Para mim, e obviamente, parece-me que a origem deste vírus não deverá ser procurada numa qualquer teoria conspirativa. A tragédia é outra: esta de gerações imensamente desprotegidas, incapazes do silêncio, que desconhecem ou desprezam o Mistério de Deus e se vêm agora incapazes de acolher em tudo isto, no sofrimento e na solidão que toda estas situações provocam, um sentido de amor e, portanto, de conversão pessoal — de redescoberta do essencial. Na verdade, não somos a primeira geração de homens a passar por situações extremadas. Mas seremos daquelas menos preparados para nos transcendermos e fazermos encontro com o significado da existência. Ou seja, esta é uma hora que nos convida à comunhão. À comunhão na fé com Cristo! Comunhão naquela fé que está disponível para receber as perplexidades do que acontece na evocação da presença de um Outro que ensina o mundo a não dizer eu sem com reverência balbuciar Tu.
5. De S. José não sabemos pouco: sabemos o essencial. Deus deu-lhe uma missão, uma vocação. Chamou-o a qualquer coisa muito maior do que as suas possibilidades. Aliás, todas as vocações participam mais ou menos (da consciência) dessa desproporção. Mandou-o cuidar e proteger Jesus e Maria de Herodes. E a qual de nós o Senhor não ordena que guardemos a fé do contágio do Mundo (o mundo é quem não espera nada de Deus, quem não espera Deus) e o nosso amor à Igreja, como mãe do nosso amor a Jesus? Mandou-o trabalhar que é uma realidade muito mais humilde do que ganhar, prestigiar-se, realizar sonhos ou fazer um cv impactante... Ora, tudo isto que nos chega acerca de S. José foi-nos transmitido por Maria, porque ela, a Igreja, é habitada pela sabedoria do Espírito, e é ela quem conhece os segredos do coração de José.

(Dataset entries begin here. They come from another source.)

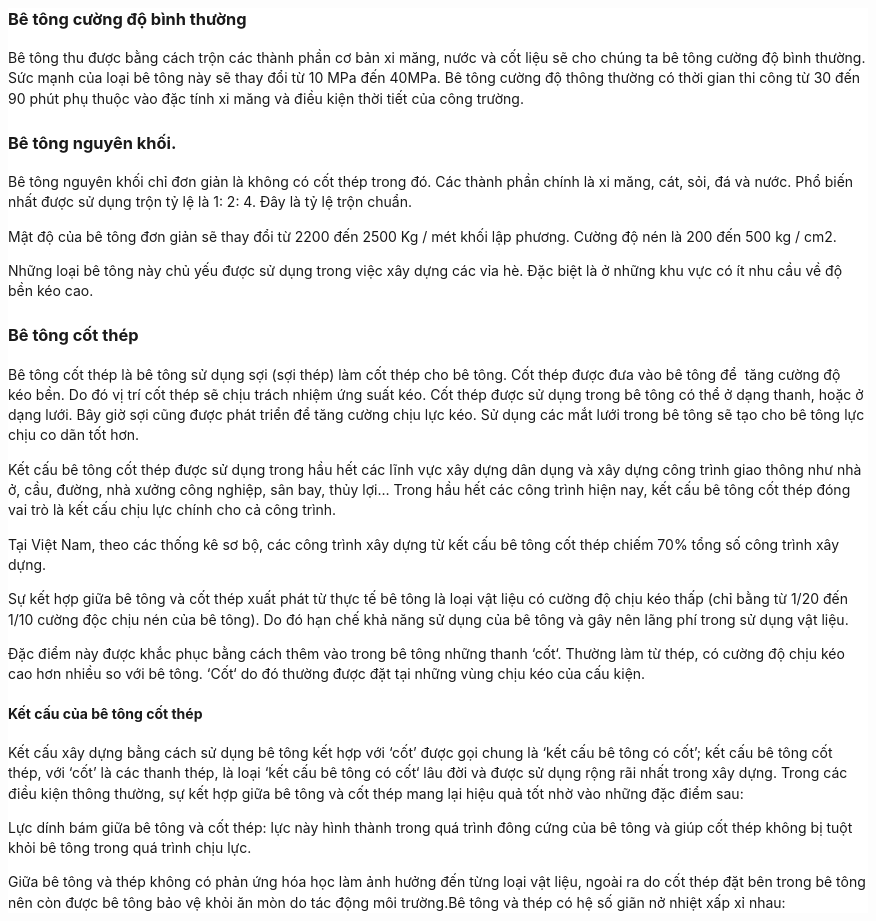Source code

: ### Bê tông cường độ bình thường

Bê tông thu được bằng cách trộn các thành phần cơ bản xi măng, nước và cốt liệu sẽ cho chúng ta bê tông cường độ bình thường. Sức mạnh của loại bê tông này sẽ thay đổi từ 10 MPa đến 40MPa. Bê tông cường độ thông thường có thời gian thi công từ 30 đến 90 phút phụ thuộc vào đặc tính xi măng và điều kiện thời tiết của công trường.

### Bê tông nguyên khối.

Bê tông nguyên khối chỉ đơn giản là không có cốt thép trong đó. Các thành phần chính là xi măng, cát, sỏi, đá và nước. Phổ biến nhất được sử dụng trộn tỷ lệ là 1: 2: 4. Đây là tỷ lệ trộn chuẩn.

Mật độ của bê tông đơn giản sẽ thay đổi từ 2200 đến 2500 Kg / mét khối lập phương. Cường độ nén là 200 đến 500 kg / cm2.

Những loại bê tông này chủ yếu được sử dụng trong việc xây dựng các vỉa hè. Đặc biệt là ở những khu vực có ít nhu cầu về độ bền kéo cao.

### Bê tông cốt thép

Bê tông cốt thép là bê tông sử dụng sợi (sợi thép) làm cốt thép cho bê tông. Cốt thép được đưa vào bê tông để  tăng cường độ kéo bền. Do đó vị trí cốt thép sẽ chịu trách nhiệm ứng suất kéo. Cốt thép được sử dụng trong bê tông có thể ở dạng thanh, hoặc ở dạng lưới. Bây giờ sợi cũng được phát triển để tăng cường chịu lực kéo. Sử dụng các mắt lưới trong bê tông sẽ tạo cho bê tông lực chịu co dãn tốt hơn.

Kết cấu bê tông cốt thép được sử dụng trong hầu hết các lĩnh vực xây dựng dân dụng và xây dựng công trình giao thông như nhà ở, cầu, đường, nhà xưởng công nghiệp, sân bay, thủy lợi… Trong hầu hết các công trình hiện nay, kết cấu bê tông cốt thép đóng vai trò là kết cấu chịu lực chính cho cả công trình.

Tại Việt Nam, theo các thống kê sơ bộ, các công trình xây dựng từ kết cấu bê tông cốt thép chiếm 70% tổng số công trình xây dựng.

Sự kết hợp giữa bê tông và cốt thép xuất phát từ thực tế bê tông là loại vật liệu có cường độ chịu kéo thấp (chỉ bằng từ 1/20 đến 1/10 cường độc chịu nén của bê tông). Do đó hạn chế khả năng sử dụng của bê tông và gây nên lãng phí trong sử dụng vật liệu.

Đặc điểm này được khắc phục bằng cách thêm vào trong bê tông những thanh ‘cốt‘. Thường làm từ thép, có cường độ chịu kéo cao hơn nhiều so với bê tông. ‘Cốt‘ do đó thường được đặt tại những vùng chịu kéo của cấu kiện.

#### Kết cấu của bê tông cốt thép

Kết cấu xây dựng bằng cách sử dụng bê tông kết hợp với ‘cốt’ được gọi chung là ‘kết cấu bê tông có cốt’; kết cấu bê tông cốt thép, với ‘cốt’ là các thanh thép, là loại ‘kết cấu bê tông có cốt‘ lâu đời và được sử dụng rộng rãi nhất trong xây dựng. Trong các điều kiện thông thường, sự kết hợp giữa bê tông và cốt thép mang lại hiệu quả tốt nhờ vào những đặc điểm sau:

Lực dính bám giữa bê tông và cốt thép: lực này hình thành trong quá trình đông cứng của bê tông và giúp cốt thép không bị tuột khỏi bê tông trong quá trình chịu lực.

Giữa bê tông và thép không có phản ứng hóa học làm ảnh hưởng đến từng loại vật liệu, ngoài ra do cốt thép đặt bên trong bê tông nên còn được bê tông bảo vệ khỏi ăn mòn do tác động môi trường.Bê tông và thép có hệ số giãn nở nhiệt xấp xỉ nhau:
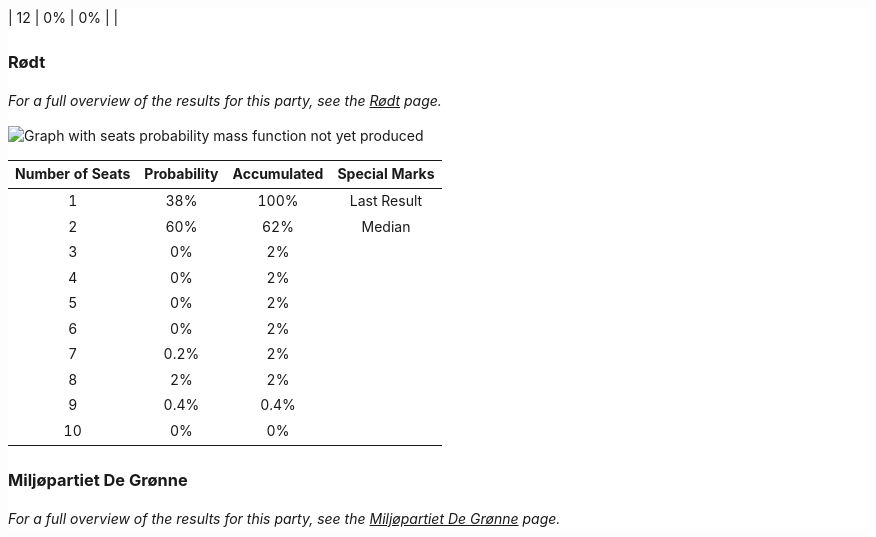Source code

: | 12 | 0% | 0% |  |

### Rødt

*For a full overview of the results for this party, see the [Rødt](party-rødt.html) page.*

![Graph with seats probability mass function not yet produced](2017-11-20-Norstat-seats-pmf-rødt.png "Seats Probability Mass Function")

| Number of Seats | Probability | Accumulated | Special Marks |
|:---------------:|:-----------:|:-----------:|:-------------:|
| 1 | 38% | 100% | Last Result |
| 2 | 60% | 62% | Median |
| 3 | 0% | 2% |  |
| 4 | 0% | 2% |  |
| 5 | 0% | 2% |  |
| 6 | 0% | 2% |  |
| 7 | 0.2% | 2% |  |
| 8 | 2% | 2% |  |
| 9 | 0.4% | 0.4% |  |
| 10 | 0% | 0% |  |

### Miljøpartiet De Grønne

*For a full overview of the results for this party, see the [Miljøpartiet De Grønne](party-miljøpartietdegrønne.html) page.*
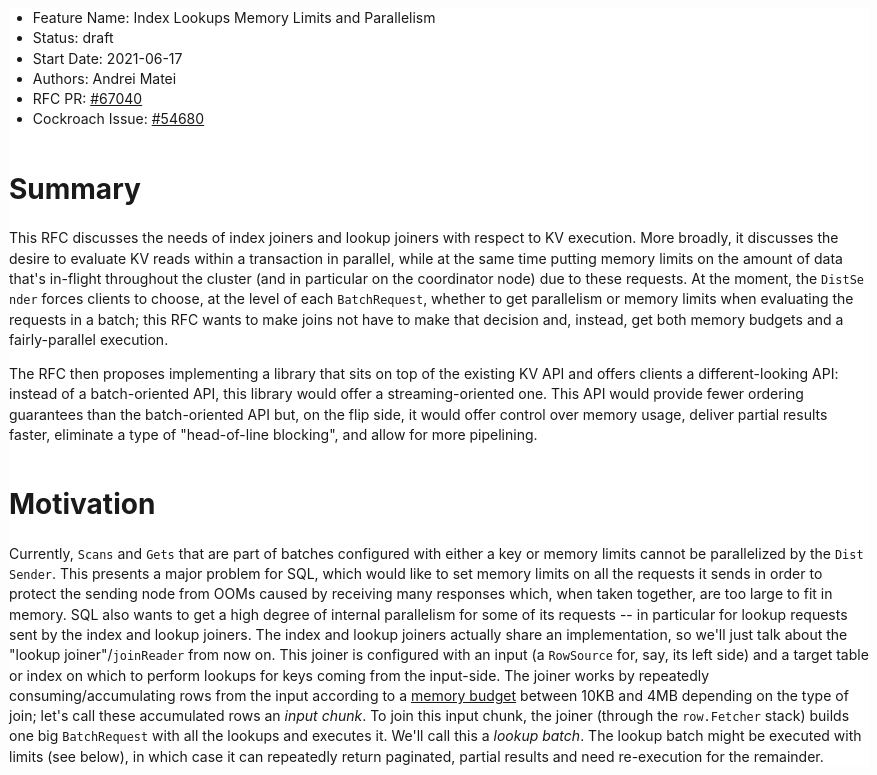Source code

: - Feature Name: Index Lookups Memory Limits and Parallelism
- Status: draft
- Start Date: 2021-06-17
- Authors: Andrei Matei
- RFC PR: [#67040](https://github.com/cockroachdb/cockroach/pull/67040)
- Cockroach Issue: [#54680](https://github.com/cockroachdb/cockroach/pull/54680)

# Summary

This RFC discusses the needs of index joiners and lookup joiners with respect to
KV execution. More broadly, it discusses the desire to evaluate KV reads within
a transaction in parallel, while at the same time putting memory limits on the
amount of data that's in-flight throughout the cluster (and in particular on the
coordinator node) due to these requests. At the moment, the `DistSender` forces
clients to choose, at the level of each `BatchRequest`, whether to get
parallelism or memory limits when evaluating the requests in a batch; this RFC
wants to make joins not have to make that decision and, instead, get both memory
budgets and a fairly-parallel execution.

The RFC then proposes implementing a library that sits on top of the existing KV
API and offers clients a different-looking API: instead of a batch-oriented API,
this library would offer a streaming-oriented one. This API would provide fewer
ordering guarantees than the batch-oriented API but, on the flip side, it would
offer control over memory usage, deliver partial results faster, eliminate a
type of "head-of-line blocking", and allow for more pipelining.

# Motivation

Currently, `Scans` and `Gets` that are part of batches configured with either a
key or memory limits cannot be parallelized by the `DistSender`. This presents a
major problem for SQL, which would like to set memory limits on all the requests
it sends in order to protect the sending node from OOMs caused by receiving many
responses which, when taken together, are too large to fit in memory. SQL also
wants to get a high degree of internal parallelism for some of its requests --
in particular for lookup requests sent by the index and lookup joiners. The
index and lookup joiners actually share an implementation, so we'll just talk
about the "lookup joiner"/`joinReader` from now on. This joiner is configured
with an input (a `RowSource` for, say, its left side) and a target table or
index on which to perform lookups for keys coming from the input-side. The
joiner works by repeatedly consuming/accumulating rows from the input according
to a [memory
budget](https://github.com/cockroachdb/cockroach/blob/bc95d8f5e79576e38208b89af65a2050ab52b982/pkg/sql/rowexec/joinreader.go#L357)
between 10KB and 4MB depending on the type of join; let's call these accumulated
rows an *input chunk*. To join this input chunk, the joiner (through the
`row.Fetcher` stack) builds one big `BatchRequest` with all the lookups and
executes it. We'll call this a *lookup batch*.
The lookup batch might be executed with limits (see below), in which case it can
repeatedly return paginated, partial results and need re-execution for the
remainder.
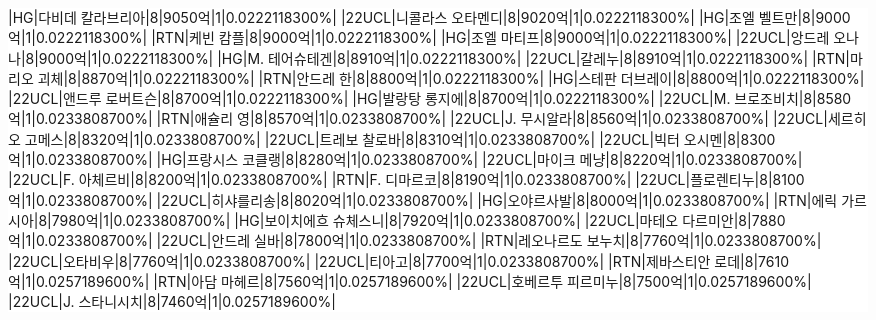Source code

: |HG|다비데 칼라브리아|8|9050억|1|0.0222118300%|
|22UCL|니콜라스 오타멘디|8|9020억|1|0.0222118300%|
|HG|조엘 벨트만|8|9000억|1|0.0222118300%|
|RTN|케빈 캄플|8|9000억|1|0.0222118300%|
|HG|조엘 마티프|8|9000억|1|0.0222118300%|
|22UCL|앙드레 오나나|8|9000억|1|0.0222118300%|
|HG|M. 테어슈테겐|8|8910억|1|0.0222118300%|
|22UCL|갈레누|8|8910억|1|0.0222118300%|
|RTN|마리오 괴체|8|8870억|1|0.0222118300%|
|RTN|안드레 한|8|8800억|1|0.0222118300%|
|HG|스테판 더브레이|8|8800억|1|0.0222118300%|
|22UCL|앤드루 로버트슨|8|8700억|1|0.0222118300%|
|HG|발랑탕 롱지에|8|8700억|1|0.0222118300%|
|22UCL|M. 브로조비치|8|8580억|1|0.0233808700%|
|RTN|애슐리 영|8|8570억|1|0.0233808700%|
|22UCL|J. 무시알라|8|8560억|1|0.0233808700%|
|22UCL|세르히오 고메스|8|8320억|1|0.0233808700%|
|22UCL|트레보 찰로바|8|8310억|1|0.0233808700%|
|22UCL|빅터 오시멘|8|8300억|1|0.0233808700%|
|HG|프랑시스 코클랭|8|8280억|1|0.0233808700%|
|22UCL|마이크 메냥|8|8220억|1|0.0233808700%|
|22UCL|F. 아체르비|8|8200억|1|0.0233808700%|
|RTN|F. 디마르코|8|8190억|1|0.0233808700%|
|22UCL|플로렌티누|8|8100억|1|0.0233808700%|
|22UCL|히샤를리송|8|8020억|1|0.0233808700%|
|HG|오야르사발|8|8000억|1|0.0233808700%|
|RTN|에릭 가르시아|8|7980억|1|0.0233808700%|
|HG|보이치에흐 슈체스니|8|7920억|1|0.0233808700%|
|22UCL|마테오 다르미안|8|7880억|1|0.0233808700%|
|22UCL|안드레 실바|8|7800억|1|0.0233808700%|
|RTN|레오나르도 보누치|8|7760억|1|0.0233808700%|
|22UCL|오타비우|8|7760억|1|0.0233808700%|
|22UCL|티아고|8|7700억|1|0.0233808700%|
|RTN|제바스티안 로데|8|7610억|1|0.0257189600%|
|RTN|아담 마헤르|8|7560억|1|0.0257189600%|
|22UCL|호베르투 피르미누|8|7500억|1|0.0257189600%|
|22UCL|J. 스타니시치|8|7460억|1|0.0257189600%|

6. Bem sabemos que nem tudo o que acontece é vontade de Deus mas que temos de acolher a vontade de Deus em tudo o que acontece. Precisamos de silêncio de coração para não nos apavorarmos com o que está acontecer. No silêncio de coração Jesus diz-nos o Seu amor por nós e oferece-nos confiança. A comunhão como que se confirma: voltamos a acreditar, mais e com mais esperança, porque nela somos visitados!
S. José era um homem atento ao que estava a acontecer em redor de si: seja aos perigos, seja aos bons caminhos. Lutou com o mundo tomando as decisões de fé. Protegeu os seus, caminhou com eles. Foi pai. Também por isso era um homem de silêncio — é sempre assim que comparece nos textos evangélicos, a falar com o Senhor, em grande silêncio face ao mundo.
Soube obedecer em humildade a Quem lhe dera a sua vocação — ser pai — e esse é sempre o sinal do homem, do santo: obedecer.
Este é um tempo de obediência: na fé e na confiança na paternidade de Deus, na humilde comunhão com os pastores, no acolhimento dos desígnios de Deus, na busca da comunhão dos santos, no pedido de ajuda que fazemos uns aos outros para nos acompanharmos nas modestas modalidades possíveis, na esperança que não engana de regressarmos lá, onde há já não “Herodes" mas família, comunidade e paz!